Задачи для решения:
A) Ответьте по отрывку о литературной критике:
(i) Как называется статья Корнелия Зелинского?
(ii) В каком году вышла эта статья?
(iii) Сколько книг литкритиков, по словам отрывка, вышло за 2020 год?
B) Выпишите без изменений ту часть отрывка о литературной критике, что начинается со слов «Это из статьи» и заканчивается словами «не меньше семи.».

Приведенный отрывок:
—————

Как убить литературу. Очерки о литературной политике и литературе начала 21 века
© Афлатуни С., текст, 2021
© Оформление. ООО «Издательство «Эксмо», 2021
* * *… Книги критиков как товар не обеспечивают расходов, затраченных на его изготовление. […] Не умеем мы завоевывать читателя, и приходится государству выводить нас на улицу за руки, как малых детей. Известно ли вам, например, что ни одна книга современного критика на современные темы (я не считаю изданий, связанных с юбилейными датами), я подчеркиваю, ни одна не сумела себя окупить и потребовала дотации?
Это из статьи Корнелия Зелинского «Парадокс о критике», вышедшей почти шестьдесят лет назад, в 1960 году.
Сегодня государство литературную критику никуда не выводит.
Топает литкритика себе сама, перебирая ножками. Успела за эти годы подрасти и даже читателя, похоже, научилась немного завоевывать. Книг литкритиков последние пять лет выходит всё больше. Только за прошлый, 2020-й, не меньше семи.
Не знаю, окупили они себя или нет. Но то, что обошлись без госдотаций, это точно.
У меня это вторая книга критики.

—————

(Записи набора данных)
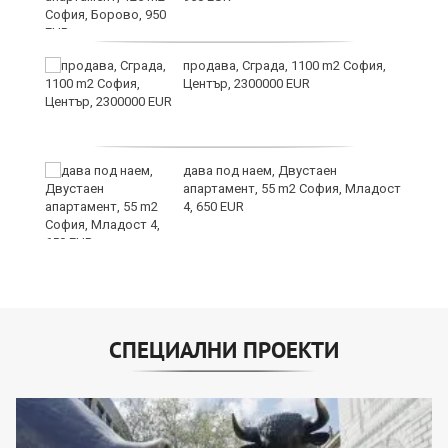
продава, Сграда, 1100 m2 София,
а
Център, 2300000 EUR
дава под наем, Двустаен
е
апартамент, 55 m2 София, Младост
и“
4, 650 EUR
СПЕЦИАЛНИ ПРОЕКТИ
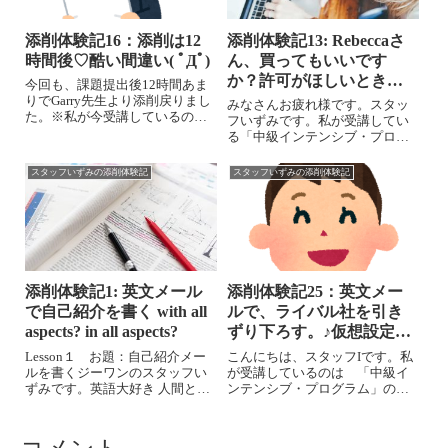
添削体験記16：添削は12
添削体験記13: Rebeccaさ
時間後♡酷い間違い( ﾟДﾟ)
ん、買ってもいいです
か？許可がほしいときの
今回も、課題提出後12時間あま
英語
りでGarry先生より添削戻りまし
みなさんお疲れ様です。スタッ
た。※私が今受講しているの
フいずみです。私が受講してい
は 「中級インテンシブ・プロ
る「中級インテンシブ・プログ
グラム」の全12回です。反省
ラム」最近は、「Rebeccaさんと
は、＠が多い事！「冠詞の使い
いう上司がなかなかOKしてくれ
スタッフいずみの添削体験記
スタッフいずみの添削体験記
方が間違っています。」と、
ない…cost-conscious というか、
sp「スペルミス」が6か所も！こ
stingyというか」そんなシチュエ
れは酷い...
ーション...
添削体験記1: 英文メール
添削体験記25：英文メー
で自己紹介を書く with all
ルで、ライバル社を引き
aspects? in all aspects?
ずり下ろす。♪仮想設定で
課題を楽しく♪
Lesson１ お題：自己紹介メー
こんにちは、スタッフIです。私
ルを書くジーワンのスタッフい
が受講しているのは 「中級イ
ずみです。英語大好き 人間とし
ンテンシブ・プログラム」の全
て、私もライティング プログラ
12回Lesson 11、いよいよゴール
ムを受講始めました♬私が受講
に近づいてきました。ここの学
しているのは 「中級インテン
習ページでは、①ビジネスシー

—————

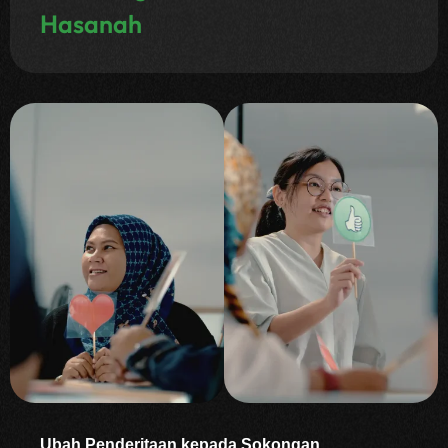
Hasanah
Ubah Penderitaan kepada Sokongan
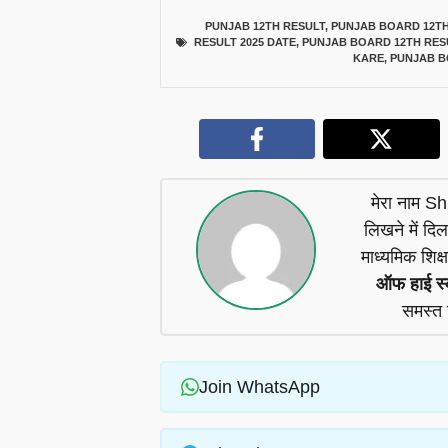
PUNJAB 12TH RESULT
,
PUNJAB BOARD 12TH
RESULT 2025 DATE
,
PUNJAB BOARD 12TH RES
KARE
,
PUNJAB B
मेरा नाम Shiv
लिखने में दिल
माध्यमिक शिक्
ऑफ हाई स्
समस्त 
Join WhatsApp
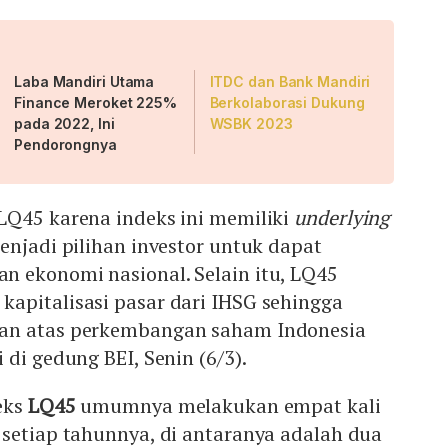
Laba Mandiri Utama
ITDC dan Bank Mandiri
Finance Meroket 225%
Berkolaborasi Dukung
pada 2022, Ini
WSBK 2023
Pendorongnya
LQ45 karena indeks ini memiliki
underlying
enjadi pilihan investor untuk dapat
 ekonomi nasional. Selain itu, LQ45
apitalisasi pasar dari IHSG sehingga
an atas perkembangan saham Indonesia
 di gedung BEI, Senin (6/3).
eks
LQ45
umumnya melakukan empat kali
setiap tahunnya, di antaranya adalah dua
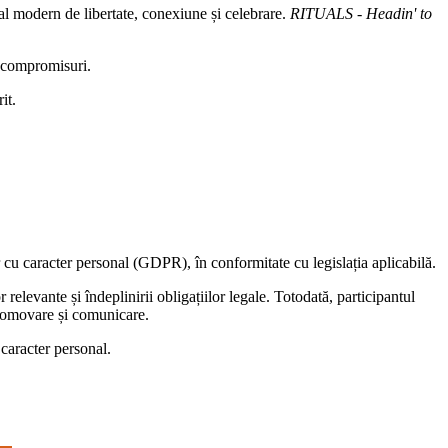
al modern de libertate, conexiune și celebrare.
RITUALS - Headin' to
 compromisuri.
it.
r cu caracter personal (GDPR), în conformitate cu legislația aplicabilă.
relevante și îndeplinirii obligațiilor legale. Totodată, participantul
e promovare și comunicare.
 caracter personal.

—————

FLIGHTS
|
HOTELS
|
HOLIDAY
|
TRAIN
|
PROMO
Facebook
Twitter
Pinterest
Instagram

—————

Ответы к заданиям:
A)
(i) «Парадокс о критике».
(ii) В 1960 году.
(iii) Не меньше семи.

B)
Это из статьи Корнелия Зелинского «Парадокс о критике», вышедшей почти шестьдесят лет назад, в 1960 году.
Сегодня государство литературную критику никуда не выводит.
Топает литкритика себе сама, перебирая ножками. Успела за эти годы подрасти и даже читателя, похоже, научилась немного завоевывать. Книг литкритиков последние пять лет выходит всё больше. Только за прошлый, 2020-й, не меньше семи.